Straight grease fuel (SVO) systems can be a clean, efficient and cost-effective alternative. Unlike biodiesel, with SVO you have to customize the engine. The very best method is to fit an expert singletank SVO system with replacement injectors and glowplugs optimised for veg-oil, as well as fuel heating.

With the German Elsbett single-tank SVO system for example you can utilize petro-diesel, biodiesel or SVO, in any combination. Just start up and go, stop and turn off, like any other cars and truck. Journey to Forever's Toyota TownAce van utilizes an Elsbett single-tank system. More

There are also two-tank SVO systems which pre-heat the oil to make it thinner. You need to start the engine on common petroleum diesel or biodiesel in one tank and then switch to SVO in the other tank when the veg-oil is hot enough, and change back to petro- or biodiesel before you stop the engine, or you'll coke up the injectors.

More info on straight vegetable oil systems in my blog.

3. Biodiesel or SVO?

has some clear benefits over SVO: it operates in any diesel, with no conversion or modifications to the engine or the fuel system-- simply put it in and go. It likewise has better cold-weather homes than SVO (however not as great as petro-diesel-- see Using biodiesel in winter). Unlike SVO,

it's backed by many long-term tests in numerous countries, including countless miles on the roadway.

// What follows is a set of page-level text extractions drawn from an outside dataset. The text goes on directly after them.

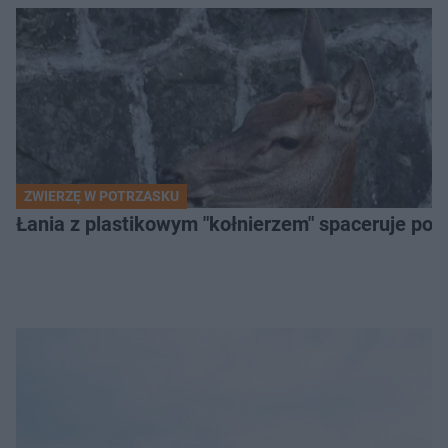
ZWIERZĘ W POTRZASKU
Łania z plastikowym "kołnierzem" spaceruje po s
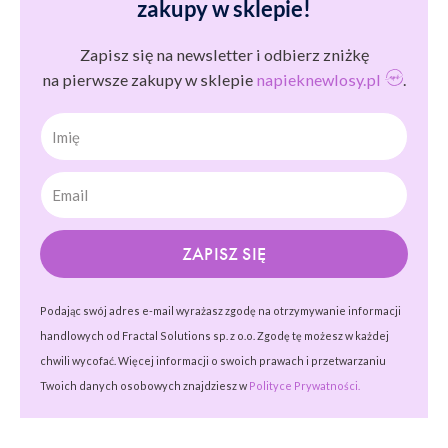
zakupy w sklepie!
Zapisz się na newsletter i odbierz zniżkę
na pierwsze zakupy w sklepie
napieknewlosy.pl
.
Imię
ZAPISZ SIĘ
Podając swój adres e-mail wyrażasz zgodę na otrzymywanie informacji
handlowych od Fractal Solutions sp. z o.o. Zgodę tę możesz w każdej
chwili wycofać. Więcej informacji o swoich prawach i przetwarzaniu
Twoich danych osobowych znajdziesz w
Polityce Prywatności.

Biodiesel is a tidy, safe, ready-to-use, alternative fuel, whereas it's reasonable to state that many SVO systems are still experimental and need additional advancement.

On the other hand, biodiesel can be more pricey, depending how much you make, what you make it from and whether you're comparing it with new oil or utilized oil (and depending upon where you live). And unlike SVO, it has to be processed initially.

But the big and rapidly growing around the world band of homebrewers don't mind-- they make a supply each week or as soon as a month and quickly get utilized to it. Many have actually been doing it for many years.

Anyway you need to process SVO too, particularly WVO (waste grease, utilized, prepared), which lots of people with SVO systems use since it's cheap or totally free for the taking. With WVO food particles and impurities and water must be removed, and it most likely must be deacidified too. Biodieselers state, "If I'm going to need to do all that I might as well make biodiesel rather." But SVO types scoff at that-- it's much less processing than making biodiesel, they say. To each his own.